Aquí, en cambio, todo está imbuido de una velocidad frenética más acorde con el protocolo de un cine industrial contemporáneo que carece de rasgos autorales discernibles –el ritmo y la duración de los planos podrían ser los mismos de Red social o de las dos últimas Misión imposible, por ejemplo. Muchas de las escenas parecen jugarse en un terreno que bordea la parodia o exprimen sus contornos para obtener brillantes retazos de una intensidad –notoriamente en la secuencia de la discusión entre Hoover y Tolson, que empieza con recriminaciones a los gritos y termina en una lucha cuerpo a cuerpo– que puede oscilar entre la risa distanciada y la emoción genuina del melodrama.

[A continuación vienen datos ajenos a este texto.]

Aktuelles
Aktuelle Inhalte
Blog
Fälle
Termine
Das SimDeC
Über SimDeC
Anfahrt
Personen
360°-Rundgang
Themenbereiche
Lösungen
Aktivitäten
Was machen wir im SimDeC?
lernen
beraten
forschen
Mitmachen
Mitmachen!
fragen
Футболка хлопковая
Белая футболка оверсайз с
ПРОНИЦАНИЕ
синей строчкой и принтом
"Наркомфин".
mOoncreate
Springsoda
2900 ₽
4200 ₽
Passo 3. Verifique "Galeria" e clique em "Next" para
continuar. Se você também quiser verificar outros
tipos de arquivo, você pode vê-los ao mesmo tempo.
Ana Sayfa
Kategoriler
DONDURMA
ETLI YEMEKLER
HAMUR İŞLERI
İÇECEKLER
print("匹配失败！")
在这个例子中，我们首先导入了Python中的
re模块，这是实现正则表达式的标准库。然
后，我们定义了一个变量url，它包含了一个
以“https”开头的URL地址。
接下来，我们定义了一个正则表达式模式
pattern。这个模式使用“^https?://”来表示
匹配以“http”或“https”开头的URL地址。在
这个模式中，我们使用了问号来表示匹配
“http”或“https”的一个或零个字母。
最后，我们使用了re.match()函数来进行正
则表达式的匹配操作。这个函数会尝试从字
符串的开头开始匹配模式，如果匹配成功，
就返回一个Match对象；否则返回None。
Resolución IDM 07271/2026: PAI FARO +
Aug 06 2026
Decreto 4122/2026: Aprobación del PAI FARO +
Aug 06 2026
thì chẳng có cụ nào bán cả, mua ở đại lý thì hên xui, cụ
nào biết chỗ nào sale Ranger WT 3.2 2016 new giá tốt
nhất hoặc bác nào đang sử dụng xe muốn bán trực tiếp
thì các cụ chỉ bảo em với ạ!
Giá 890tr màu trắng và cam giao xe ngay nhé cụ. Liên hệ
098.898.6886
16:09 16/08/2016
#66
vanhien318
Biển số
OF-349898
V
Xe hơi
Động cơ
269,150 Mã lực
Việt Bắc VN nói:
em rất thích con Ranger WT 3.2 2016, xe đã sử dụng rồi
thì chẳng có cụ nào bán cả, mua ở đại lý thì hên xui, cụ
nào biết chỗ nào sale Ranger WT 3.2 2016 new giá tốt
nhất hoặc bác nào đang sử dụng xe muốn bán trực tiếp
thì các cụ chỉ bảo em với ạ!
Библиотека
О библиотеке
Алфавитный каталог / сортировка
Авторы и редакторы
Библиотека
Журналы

La caracterización decididamente oscura del personaje y la declinación de una marca de estilo reconocible parecen obedecer a la idea de que no se trata tanto de retratar a un ser humano sino de hacer la radiografía de un sentimiento colectivo que atraviesa la historia norteamericana desde el principio del siglo veinte hasta nuestros días. Pero para ello Eastwood no diseña un fantasma sino una criatura maciza y prepotente (incluso Leonardo DiCaprio parece mucho más alto de lo que en realidad es) recargada de maquillaje que no alcanza a guiarnos en la sucesión de imágenes que constituyen la película sino que se hunde en ellas y nos arrastra consigo.